• **Aim**
Arrange every line of the rows below as a numbered list, omitting any blank lines.

══ The records

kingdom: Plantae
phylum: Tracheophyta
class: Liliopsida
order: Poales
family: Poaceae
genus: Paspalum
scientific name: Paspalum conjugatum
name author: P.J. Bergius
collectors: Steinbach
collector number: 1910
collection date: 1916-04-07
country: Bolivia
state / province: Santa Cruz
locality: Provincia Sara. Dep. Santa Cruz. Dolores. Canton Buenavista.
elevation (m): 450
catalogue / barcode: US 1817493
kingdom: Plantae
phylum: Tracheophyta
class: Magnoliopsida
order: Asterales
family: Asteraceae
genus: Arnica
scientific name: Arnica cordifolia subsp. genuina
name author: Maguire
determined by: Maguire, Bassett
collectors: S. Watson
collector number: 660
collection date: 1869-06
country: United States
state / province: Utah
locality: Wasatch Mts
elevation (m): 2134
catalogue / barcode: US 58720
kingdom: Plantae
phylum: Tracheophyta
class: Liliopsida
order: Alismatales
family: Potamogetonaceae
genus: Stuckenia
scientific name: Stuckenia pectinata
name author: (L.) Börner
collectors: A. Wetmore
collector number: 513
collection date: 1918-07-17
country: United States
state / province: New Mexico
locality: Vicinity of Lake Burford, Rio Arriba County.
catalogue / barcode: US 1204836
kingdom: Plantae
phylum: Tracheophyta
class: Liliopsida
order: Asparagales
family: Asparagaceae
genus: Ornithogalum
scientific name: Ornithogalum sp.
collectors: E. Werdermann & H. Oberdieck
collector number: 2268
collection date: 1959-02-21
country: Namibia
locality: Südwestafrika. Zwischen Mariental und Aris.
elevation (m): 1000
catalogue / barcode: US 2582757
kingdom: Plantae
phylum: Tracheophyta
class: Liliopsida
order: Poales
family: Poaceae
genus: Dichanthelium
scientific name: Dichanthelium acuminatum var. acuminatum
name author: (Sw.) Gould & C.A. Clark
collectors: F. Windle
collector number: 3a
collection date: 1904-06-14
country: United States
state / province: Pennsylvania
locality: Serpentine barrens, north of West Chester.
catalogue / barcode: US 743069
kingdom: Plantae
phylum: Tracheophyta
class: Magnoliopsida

════

• **Complete output**
1. kingdom: Plantae
2. phylum: Tracheophyta
3. class: Liliopsida
4. order: Poales
5. family: Poaceae
6. genus: Paspalum
7. scientific name: Paspalum conjugatum
8. name author: P.J. Bergius
9. collectors: Steinbach
10. collector number: 1910
11. collection date: 1916-04-07
12. country: Bolivia
13. state / province: Santa Cruz
14. locality: Provincia Sara. Dep. Santa Cruz. Dolores. Canton Buenavista.
15. elevation (m): 450
16. catalogue / barcode: US 1817493
17. kingdom: Plantae
18. phylum: Tracheophyta
19. class: Magnoliopsida
20. order: Asterales
21. family: Asteraceae
22. genus: Arnica
23. scientific name: Arnica cordifolia subsp. genuina
24. name author: Maguire
25. determined by: Maguire, Bassett
26. collectors: S. Watson
27. collector number: 660
28. collection date: 1869-06
29. country: United States
30. state / province: Utah
31. locality: Wasatch Mts
32. elevation (m): 2134
33. catalogue / barcode: US 58720
34. kingdom: Plantae
35. phylum: Tracheophyta
36. class: Liliopsida
37. order: Alismatales
38. family: Potamogetonaceae
39. genus: Stuckenia
40. scientific name: Stuckenia pectinata
41. name author: (L.) Börner
42. collectors: A. Wetmore
43. collector number: 513
44. collection date: 1918-07-17
45. country: United States
46. state / province: New Mexico
47. locality: Vicinity of Lake Burford, Rio Arriba County.
48. catalogue / barcode: US 1204836
49. kingdom: Plantae
50. phylum: Tracheophyta
51. class: Liliopsida
52. order: Asparagales
53. family: Asparagaceae
54. genus: Ornithogalum
55. scientific name: Ornithogalum sp.
56. collectors: E. Werdermann & H. Oberdieck
57. collector number: 2268
58. collection date: 1959-02-21
59. country: Namibia
60. locality: Südwestafrika. Zwischen Mariental und Aris.
61. elevation (m): 1000
62. catalogue / barcode: US 2582757
63. kingdom: Plantae
64. phylum: Tracheophyta
65. class: Liliopsida
66. order: Poales
67. family: Poaceae
68. genus: Dichanthelium
69. scientific name: Dichanthelium acuminatum var. acuminatum
70. name author: (Sw.) Gould & C.A. Clark
71. collectors: F. Windle
72. collector number: 3a
73. collection date: 1904-06-14
74. country: United States
75. state / province: Pennsylvania
76. locality: Serpentine barrens, north of West Chester.
77. catalogue / barcode: US 743069
78. kingdom: Plantae
79. phylum: Tracheophyta
80. class: Magnoliopsida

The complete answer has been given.